I can’t believe that it’s March already and that winter has gone by (and I mean that in a positive way, although there wasn’t much to complain about this winter to be honest), that spring is in the air (even summer if you look at the temperatures), and that we haven’t talked about oranges yet!!! You may ask yourselves what’s so special about oranges. Well, here’s an interesting fact – did you know that all oranges are actually berries?! If you knew, good for you! I didn’t have a clue, so I have to say that I’m happy to have learnt something new.
Let me tell you more interesting facts about oranges. Clementines, which are the smallest mandarin oranges, are seedless. And it’s a miraculous thing if you happen to find a clementine with seeds because it means that hardworking bees were trying to cross-pollinate clementines with other orange varieties. How cool is that? In addition, the maroon-tinged flesh of blood oranges comes from the presence of anthocyanins-pigments that develop only when nights are cool and long, such as in the fall. There are three varietals of blood oranges – the deeply colored Moro, the partially pigmented Tarocco, and the ruby-streaked Sanguinello – all of which are practically mutations of the sweet orange (Better Homes and Gardens Fall Baking, Fall 2011).
Although, in the United States oranges are basically available year-round, in Romania, oranges are prevalent in the winter time. Of course, the widely popular European supermarkets and hypermarkets are changing that and oranges are starting to become available year-round. Still, the flavor and quality of oranges are strikingly different during the off season from their juiciness and sweetness during the peak season.

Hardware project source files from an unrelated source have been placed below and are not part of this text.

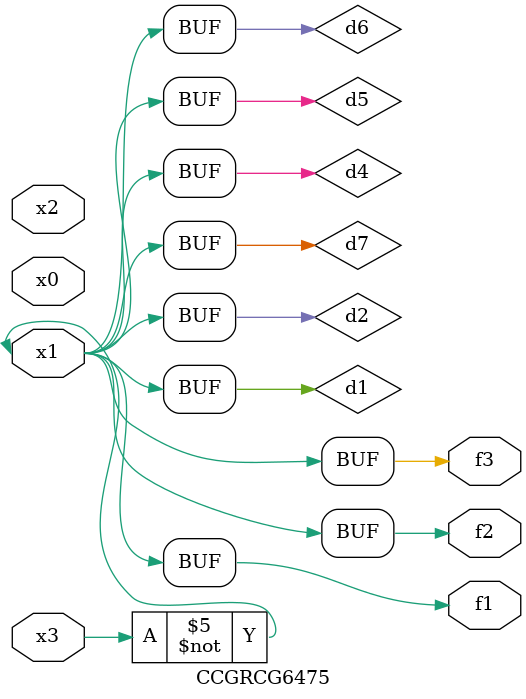
<source format=v>
module CCGRCG6475(
	input x0, x1, x2, x3,
	output f1, f2, f3
);

	wire d1, d2, d3, d4, d5, d6, d7;

	not (d1, x3);
	buf (d2, x1);
	xnor (d3, d1, d2);
	nor (d4, d1);
	buf (d5, d1, d2);
	buf (d6, d4, d5);
	nand (d7, d4);
	assign f1 = d6;
	assign f2 = d7;
	assign f3 = d6;
endmodule

</source>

Years ago we didn’t benefit from the superstores’ presence and we, Romanians, were looking forward to an exotic and citrus diet during the cold winter days. For us, oranges and bananas are considered winter fruits. I remember how as a child my parents would take me to kindergarten to sit on Santa’s lap and tell him a poem in order to receive a well-deserved and impatiently awaited small bag with an orange and banana inside. And there was always the traditional red and blue bag with a picture of a smiling Santa on it filled with oranges and bananas carefully placed under the Christmas tree. That was a Christmas gift on its own, always appreciated and loved.
Back in the days you would rarely waste oranges by turning them into cakes. Today, things have changed and, at least in Romania, making an orange cake is thought as different and exotic. This particular orange cake is all about oranges. The orange is the ultimate star of this harmoniously-balanced, delicious cake. The cake is moist, dense, surprisingly light and bursting with orange flavor. Not to mention that the colorful specks of orange zest dispersed throughout give it a kick and make every bite bright and citrusy. Let’s not forget about the sweet lemony orange syrup spread all over the top. At first, I thought that the sauce would be too much – that is, too much orange. But it’s not. It actually makes the cake even better because it acts almost as an orange jam. Yummy… And it gives it a shiny top. What you’ll end up doing is drag each slice of cake through the sauce before every bite. And this lovely union of orange cake and orange sauce will be positively improved by paring it with a nice cup of coffee or tea. Try it!
Adapted from Today’s Woman Magazine
Serves: 12+ servings
· Butter and flour for the pan
· 150 ml (2/3 cup) orange juice
· 4 eggs
· 300 grams granulated sugar
· 400 grams all-purpose flour
· 2 teaspoons baking powder
· Orange zest from 1 large orange
· Zest from 1 lemon
· 250 ml (1 cup) orange juice
· 2 Tablespoons honey
Preheat the oven to 350°F. Generously butter and flour a 10-inch bundt pan. Set aside.
Using an electric hand mixer, whip the egg whites and 100 grams of sugar on medium-high speed in a large bowl until medium-firm peaks form.
In a large bowl, beat the egg yolks and the rest of the granulated sugar. Gradually add the orange juice and the flour. At the end, add the baking powder and the orange zest. Carefully fold the egg whites into the mixture.
Pour the batter into the prepared pan. Bake for 50-55 minutes or until a tester comes out clean. Don’t open the oven for the first 20 minutes. Cool the cake in the pan on a rack for 10 minutes. Invert it on a platter and cool completely.
For the sauce:
In a small saucepan, combine the orange juice, lemon zest and honey. Bring to a boil. Reduce the heat and simmer until the mixture is of syrup consistency, about 10-12 minutes. Pour the sauce over the orange cake.